GIVEN INSTRUCTION:
Set down every line of the listing below verbatim, keeping each word, spelling and line in its original order.

········

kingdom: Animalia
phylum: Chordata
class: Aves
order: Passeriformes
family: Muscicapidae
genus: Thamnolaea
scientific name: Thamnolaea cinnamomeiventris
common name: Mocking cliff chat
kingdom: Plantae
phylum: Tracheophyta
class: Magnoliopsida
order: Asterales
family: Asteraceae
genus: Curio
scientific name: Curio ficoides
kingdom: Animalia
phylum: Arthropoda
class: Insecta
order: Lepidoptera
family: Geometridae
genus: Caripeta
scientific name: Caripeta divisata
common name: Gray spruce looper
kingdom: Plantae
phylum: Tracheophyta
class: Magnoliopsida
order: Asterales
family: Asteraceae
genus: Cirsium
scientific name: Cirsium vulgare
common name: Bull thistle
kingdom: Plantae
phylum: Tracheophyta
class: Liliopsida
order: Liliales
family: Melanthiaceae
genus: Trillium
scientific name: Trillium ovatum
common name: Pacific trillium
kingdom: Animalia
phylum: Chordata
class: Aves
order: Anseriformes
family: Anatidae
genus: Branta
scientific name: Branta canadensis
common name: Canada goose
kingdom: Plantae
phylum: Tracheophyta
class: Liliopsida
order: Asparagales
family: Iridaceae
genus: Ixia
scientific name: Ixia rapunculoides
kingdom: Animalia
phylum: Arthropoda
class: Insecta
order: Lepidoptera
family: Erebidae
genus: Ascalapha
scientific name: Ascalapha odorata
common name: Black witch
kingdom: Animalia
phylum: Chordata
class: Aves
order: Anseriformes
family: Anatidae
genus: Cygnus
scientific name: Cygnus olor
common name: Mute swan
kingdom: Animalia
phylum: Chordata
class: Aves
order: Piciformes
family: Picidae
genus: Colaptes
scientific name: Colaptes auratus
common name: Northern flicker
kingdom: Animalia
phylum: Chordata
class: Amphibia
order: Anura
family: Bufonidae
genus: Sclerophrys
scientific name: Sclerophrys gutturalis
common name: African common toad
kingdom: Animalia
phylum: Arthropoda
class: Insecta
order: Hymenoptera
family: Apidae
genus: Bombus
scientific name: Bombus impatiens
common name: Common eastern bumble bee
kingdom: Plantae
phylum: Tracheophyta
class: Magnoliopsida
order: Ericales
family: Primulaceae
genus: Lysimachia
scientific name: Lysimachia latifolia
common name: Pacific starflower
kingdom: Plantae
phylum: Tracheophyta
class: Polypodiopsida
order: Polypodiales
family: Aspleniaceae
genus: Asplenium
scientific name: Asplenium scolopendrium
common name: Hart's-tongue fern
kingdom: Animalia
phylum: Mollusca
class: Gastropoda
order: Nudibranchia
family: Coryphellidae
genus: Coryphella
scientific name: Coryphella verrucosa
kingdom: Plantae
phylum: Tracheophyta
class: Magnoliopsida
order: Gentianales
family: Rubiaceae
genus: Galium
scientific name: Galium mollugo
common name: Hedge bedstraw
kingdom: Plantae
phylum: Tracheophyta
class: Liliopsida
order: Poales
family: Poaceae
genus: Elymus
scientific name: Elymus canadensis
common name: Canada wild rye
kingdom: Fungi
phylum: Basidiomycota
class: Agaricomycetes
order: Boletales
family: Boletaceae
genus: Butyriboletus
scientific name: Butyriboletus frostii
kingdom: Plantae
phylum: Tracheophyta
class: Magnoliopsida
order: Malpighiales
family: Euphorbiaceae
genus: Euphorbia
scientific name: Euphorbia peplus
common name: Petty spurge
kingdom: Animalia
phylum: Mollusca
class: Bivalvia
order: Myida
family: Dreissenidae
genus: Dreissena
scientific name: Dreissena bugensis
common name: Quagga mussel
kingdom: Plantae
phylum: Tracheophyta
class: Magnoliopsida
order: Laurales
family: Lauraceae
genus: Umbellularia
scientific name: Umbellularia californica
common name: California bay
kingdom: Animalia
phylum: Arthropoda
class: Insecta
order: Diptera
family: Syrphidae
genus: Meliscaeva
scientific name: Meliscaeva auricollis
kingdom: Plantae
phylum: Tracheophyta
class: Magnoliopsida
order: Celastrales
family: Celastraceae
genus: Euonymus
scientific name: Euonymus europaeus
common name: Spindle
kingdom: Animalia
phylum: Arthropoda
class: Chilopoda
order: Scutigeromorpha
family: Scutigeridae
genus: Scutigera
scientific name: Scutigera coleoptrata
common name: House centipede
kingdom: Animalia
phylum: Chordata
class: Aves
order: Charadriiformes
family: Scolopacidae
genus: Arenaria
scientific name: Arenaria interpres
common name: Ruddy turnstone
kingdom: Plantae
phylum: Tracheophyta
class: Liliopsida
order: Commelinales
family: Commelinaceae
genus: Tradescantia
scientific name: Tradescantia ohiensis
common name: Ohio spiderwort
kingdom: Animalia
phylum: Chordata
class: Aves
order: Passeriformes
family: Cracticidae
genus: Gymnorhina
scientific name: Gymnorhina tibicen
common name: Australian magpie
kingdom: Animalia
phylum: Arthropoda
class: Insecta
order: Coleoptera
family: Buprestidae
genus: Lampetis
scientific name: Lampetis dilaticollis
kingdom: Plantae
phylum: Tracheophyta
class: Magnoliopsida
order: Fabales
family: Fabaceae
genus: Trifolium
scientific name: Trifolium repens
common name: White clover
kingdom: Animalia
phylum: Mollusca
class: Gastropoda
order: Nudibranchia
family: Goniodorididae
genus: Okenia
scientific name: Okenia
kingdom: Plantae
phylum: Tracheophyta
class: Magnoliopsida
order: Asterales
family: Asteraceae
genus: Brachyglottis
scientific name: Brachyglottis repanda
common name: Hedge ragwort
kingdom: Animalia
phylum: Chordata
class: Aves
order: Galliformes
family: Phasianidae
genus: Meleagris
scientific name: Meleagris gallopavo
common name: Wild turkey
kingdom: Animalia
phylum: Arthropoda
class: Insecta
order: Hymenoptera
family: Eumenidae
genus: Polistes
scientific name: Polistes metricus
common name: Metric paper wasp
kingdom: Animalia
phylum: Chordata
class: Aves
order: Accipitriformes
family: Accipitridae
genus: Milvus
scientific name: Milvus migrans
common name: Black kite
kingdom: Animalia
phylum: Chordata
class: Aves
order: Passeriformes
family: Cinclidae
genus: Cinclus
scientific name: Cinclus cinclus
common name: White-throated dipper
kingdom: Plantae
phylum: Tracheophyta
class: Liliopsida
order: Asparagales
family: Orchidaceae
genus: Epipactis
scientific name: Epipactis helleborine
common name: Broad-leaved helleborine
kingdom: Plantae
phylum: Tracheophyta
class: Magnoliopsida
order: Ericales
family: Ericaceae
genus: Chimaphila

········

TASK ANSWER:
kingdom: Animalia
phylum: Chordata
class: Aves
order: Passeriformes
family: Muscicapidae
genus: Thamnolaea
scientific name: Thamnolaea cinnamomeiventris
common name: Mocking cliff chat
kingdom: Plantae
phylum: Tracheophyta
class: Magnoliopsida
order: Asterales
family: Asteraceae
genus: Curio
scientific name: Curio ficoides
kingdom: Animalia
phylum: Arthropoda
class: Insecta
order: Lepidoptera
family: Geometridae
genus: Caripeta
scientific name: Caripeta divisata
common name: Gray spruce looper
kingdom: Plantae
phylum: Tracheophyta
class: Magnoliopsida
order: Asterales
family: Asteraceae
genus: Cirsium
scientific name: Cirsium vulgare
common name: Bull thistle
kingdom: Plantae
phylum: Tracheophyta
class: Liliopsida
order: Liliales
family: Melanthiaceae
genus: Trillium
scientific name: Trillium ovatum
common name: Pacific trillium
kingdom: Animalia
phylum: Chordata
class: Aves
order: Anseriformes
family: Anatidae
genus: Branta
scientific name: Branta canadensis
common name: Canada goose
kingdom: Plantae
phylum: Tracheophyta
class: Liliopsida
order: Asparagales
family: Iridaceae
genus: Ixia
scientific name: Ixia rapunculoides
kingdom: Animalia
phylum: Arthropoda
class: Insecta
order: Lepidoptera
family: Erebidae
genus: Ascalapha
scientific name: Ascalapha odorata
common name: Black witch
kingdom: Animalia
phylum: Chordata
class: Aves
order: Anseriformes
family: Anatidae
genus: Cygnus
scientific name: Cygnus olor
common name: Mute swan
kingdom: Animalia
phylum: Chordata
class: Aves
order: Piciformes
family: Picidae
genus: Colaptes
scientific name: Colaptes auratus
common name: Northern flicker
kingdom: Animalia
phylum: Chordata
class: Amphibia
order: Anura
family: Bufonidae
genus: Sclerophrys
scientific name: Sclerophrys gutturalis
common name: African common toad
kingdom: Animalia
phylum: Arthropoda
class: Insecta
order: Hymenoptera
family: Apidae
genus: Bombus
scientific name: Bombus impatiens
common name: Common eastern bumble bee
kingdom: Plantae
phylum: Tracheophyta
class: Magnoliopsida
order: Ericales
family: Primulaceae
genus: Lysimachia
scientific name: Lysimachia latifolia
common name: Pacific starflower
kingdom: Plantae
phylum: Tracheophyta
class: Polypodiopsida
order: Polypodiales
family: Aspleniaceae
genus: Asplenium
scientific name: Asplenium scolopendrium
common name: Hart's-tongue fern
kingdom: Animalia
phylum: Mollusca
class: Gastropoda
order: Nudibranchia
family: Coryphellidae
genus: Coryphella
scientific name: Coryphella verrucosa
kingdom: Plantae
phylum: Tracheophyta
class: Magnoliopsida
order: Gentianales
family: Rubiaceae
genus: Galium
scientific name: Galium mollugo
common name: Hedge bedstraw
kingdom: Plantae
phylum: Tracheophyta
class: Liliopsida
order: Poales
family: Poaceae
genus: Elymus
scientific name: Elymus canadensis
common name: Canada wild rye
kingdom: Fungi
phylum: Basidiomycota
class: Agaricomycetes
order: Boletales
family: Boletaceae
genus: Butyriboletus
scientific name: Butyriboletus frostii
kingdom: Plantae
phylum: Tracheophyta
class: Magnoliopsida
order: Malpighiales
family: Euphorbiaceae
genus: Euphorbia
scientific name: Euphorbia peplus
common name: Petty spurge
kingdom: Animalia
phylum: Mollusca
class: Bivalvia
order: Myida
family: Dreissenidae
genus: Dreissena
scientific name: Dreissena bugensis
common name: Quagga mussel
kingdom: Plantae
phylum: Tracheophyta
class: Magnoliopsida
order: Laurales
family: Lauraceae
genus: Umbellularia
scientific name: Umbellularia californica
common name: California bay
kingdom: Animalia
phylum: Arthropoda
class: Insecta
order: Diptera
family: Syrphidae
genus: Meliscaeva
scientific name: Meliscaeva auricollis
kingdom: Plantae
phylum: Tracheophyta
class: Magnoliopsida
order: Celastrales
family: Celastraceae
genus: Euonymus
scientific name: Euonymus europaeus
common name: Spindle
kingdom: Animalia
phylum: Arthropoda
class: Chilopoda
order: Scutigeromorpha
family: Scutigeridae
genus: Scutigera
scientific name: Scutigera coleoptrata
common name: House centipede
kingdom: Animalia
phylum: Chordata
class: Aves
order: Charadriiformes
family: Scolopacidae
genus: Arenaria
scientific name: Arenaria interpres
common name: Ruddy turnstone
kingdom: Plantae
phylum: Tracheophyta
class: Liliopsida
order: Commelinales
family: Commelinaceae
genus: Tradescantia
scientific name: Tradescantia ohiensis
common name: Ohio spiderwort
kingdom: Animalia
phylum: Chordata
class: Aves
order: Passeriformes
family: Cracticidae
genus: Gymnorhina
scientific name: Gymnorhina tibicen
common name: Australian magpie
kingdom: Animalia
phylum: Arthropoda
class: Insecta
order: Coleoptera
family: Buprestidae
genus: Lampetis
scientific name: Lampetis dilaticollis
kingdom: Plantae
phylum: Tracheophyta
class: Magnoliopsida
order: Fabales
family: Fabaceae
genus: Trifolium
scientific name: Trifolium repens
common name: White clover
kingdom: Animalia
phylum: Mollusca
class: Gastropoda
order: Nudibranchia
family: Goniodorididae
genus: Okenia
scientific name: Okenia
kingdom: Plantae
phylum: Tracheophyta
class: Magnoliopsida
order: Asterales
family: Asteraceae
genus: Brachyglottis
scientific name: Brachyglottis repanda
common name: Hedge ragwort
kingdom: Animalia
phylum: Chordata
class: Aves
order: Galliformes
family: Phasianidae
genus: Meleagris
scientific name: Meleagris gallopavo
common name: Wild turkey
kingdom: Animalia
phylum: Arthropoda
class: Insecta
order: Hymenoptera
family: Eumenidae
genus: Polistes
scientific name: Polistes metricus
common name: Metric paper wasp
kingdom: Animalia
phylum: Chordata
class: Aves
order: Accipitriformes
family: Accipitridae
genus: Milvus
scientific name: Milvus migrans
common name: Black kite
kingdom: Animalia
phylum: Chordata
class: Aves
order: Passeriformes
family: Cinclidae
genus: Cinclus
scientific name: Cinclus cinclus
common name: White-throated dipper
kingdom: Plantae
phylum: Tracheophyta
class: Liliopsida
order: Asparagales
family: Orchidaceae
genus: Epipactis
scientific name: Epipactis helleborine
common name: Broad-leaved helleborine
kingdom: Plantae
phylum: Tracheophyta
class: Magnoliopsida
order: Ericales
family: Ericaceae
genus: Chimaphila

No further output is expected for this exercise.